Pressurised GP out-of-hours see serious incidents increase by 26% in a year
EXCLUSIVE There was a 26% increase in the number of serious incidences reported by GP out-of-hours services to commissioners last year, with GP leaders warning that they are no longer a 'safe pace of work' and that there is an 'urgent crisis' in the service, a Pulse investigation has revealed.
Figures obtained through responses to a freedom of information request from 97 CCGs and health boards across the UK revealed that out-of-hours providers reported 81 serious incidents in 2015, and 76 incidents in 2016. Click here to read some examples of events reported.
In the first nine months of 2017, there had already been 71 serious incidents. Extrapolated across the whole year, this equates to 95 - but this does not take into account the busy winter months, during which time out-of-hours leaders said ‘workload became intense’ for the providers.
One provider in the south west said it experienced a 29% surge in demand over the holiday period, and GP leaders in Wales expressed their concern ‘about the integrity of out-of-hours’ over this winter.
It is also likely that the total number of incidences are higher due to CCGs failing to respond, with one provider covering 1.5m patients saying they had had 84 serious incidents over the three years.

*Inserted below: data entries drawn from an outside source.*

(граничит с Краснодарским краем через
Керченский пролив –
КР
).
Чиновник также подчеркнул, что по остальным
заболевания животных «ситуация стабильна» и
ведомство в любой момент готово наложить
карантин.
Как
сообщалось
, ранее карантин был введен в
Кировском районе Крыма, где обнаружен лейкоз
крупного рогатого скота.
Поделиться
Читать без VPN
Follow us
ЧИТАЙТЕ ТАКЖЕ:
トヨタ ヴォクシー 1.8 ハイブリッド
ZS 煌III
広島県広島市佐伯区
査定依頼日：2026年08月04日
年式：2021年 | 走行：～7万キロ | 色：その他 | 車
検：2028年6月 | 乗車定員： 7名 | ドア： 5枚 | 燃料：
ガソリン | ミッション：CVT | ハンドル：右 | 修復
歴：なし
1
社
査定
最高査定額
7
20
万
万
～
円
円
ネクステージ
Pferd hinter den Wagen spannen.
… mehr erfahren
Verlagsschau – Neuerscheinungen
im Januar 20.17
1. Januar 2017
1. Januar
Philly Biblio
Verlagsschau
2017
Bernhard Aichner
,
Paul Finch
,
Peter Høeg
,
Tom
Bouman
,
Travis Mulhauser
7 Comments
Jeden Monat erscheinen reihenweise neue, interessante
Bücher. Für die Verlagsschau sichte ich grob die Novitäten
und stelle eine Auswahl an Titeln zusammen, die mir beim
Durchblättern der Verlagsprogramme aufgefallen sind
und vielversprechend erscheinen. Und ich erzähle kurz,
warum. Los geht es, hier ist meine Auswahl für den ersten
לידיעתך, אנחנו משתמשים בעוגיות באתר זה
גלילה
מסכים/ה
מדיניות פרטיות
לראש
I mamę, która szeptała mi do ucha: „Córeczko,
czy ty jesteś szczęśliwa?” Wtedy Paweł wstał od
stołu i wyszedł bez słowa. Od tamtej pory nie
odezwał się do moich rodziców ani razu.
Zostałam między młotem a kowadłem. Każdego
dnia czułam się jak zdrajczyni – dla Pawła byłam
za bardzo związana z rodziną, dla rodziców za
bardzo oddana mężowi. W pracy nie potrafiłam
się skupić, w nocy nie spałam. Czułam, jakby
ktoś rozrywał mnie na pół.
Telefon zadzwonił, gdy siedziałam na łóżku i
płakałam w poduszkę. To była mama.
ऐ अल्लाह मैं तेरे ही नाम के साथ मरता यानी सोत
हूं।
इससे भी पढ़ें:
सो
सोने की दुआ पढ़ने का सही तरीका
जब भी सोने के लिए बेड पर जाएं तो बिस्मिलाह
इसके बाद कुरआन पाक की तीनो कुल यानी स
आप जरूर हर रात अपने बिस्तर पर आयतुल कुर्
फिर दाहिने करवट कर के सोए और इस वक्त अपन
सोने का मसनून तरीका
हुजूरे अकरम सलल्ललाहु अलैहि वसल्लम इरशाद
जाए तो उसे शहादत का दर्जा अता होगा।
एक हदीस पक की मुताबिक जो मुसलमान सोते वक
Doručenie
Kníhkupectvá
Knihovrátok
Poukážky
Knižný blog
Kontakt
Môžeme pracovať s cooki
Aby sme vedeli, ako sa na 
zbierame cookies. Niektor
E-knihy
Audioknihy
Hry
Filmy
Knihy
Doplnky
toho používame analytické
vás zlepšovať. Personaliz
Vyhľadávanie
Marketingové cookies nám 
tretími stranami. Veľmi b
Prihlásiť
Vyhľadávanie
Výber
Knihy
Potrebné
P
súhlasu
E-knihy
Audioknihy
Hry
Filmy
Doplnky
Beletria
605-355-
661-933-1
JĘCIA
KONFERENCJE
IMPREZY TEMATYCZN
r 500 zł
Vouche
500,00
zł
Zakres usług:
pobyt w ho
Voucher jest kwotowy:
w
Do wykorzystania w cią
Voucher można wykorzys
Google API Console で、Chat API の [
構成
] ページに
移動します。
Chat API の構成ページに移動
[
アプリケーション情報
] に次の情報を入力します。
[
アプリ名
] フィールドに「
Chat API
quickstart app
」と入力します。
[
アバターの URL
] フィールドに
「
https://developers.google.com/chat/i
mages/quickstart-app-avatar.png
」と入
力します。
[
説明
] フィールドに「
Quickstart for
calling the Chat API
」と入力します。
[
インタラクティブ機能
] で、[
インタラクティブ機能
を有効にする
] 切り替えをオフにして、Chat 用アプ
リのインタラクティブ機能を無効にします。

GP leaders said that out-of-hours services are facing a crisis due to lack of funding and increasing demand.
'Patient found in pool of blood' - serious incidents in GP out-of-hours
A Pulse investigation last year found that out-of-hours services are increasingly stretched with one in 10 providers had no overnight GP cover, with increasing numbers of GPs in Wales refusing to do out-of-hours shifts because of unsafe working.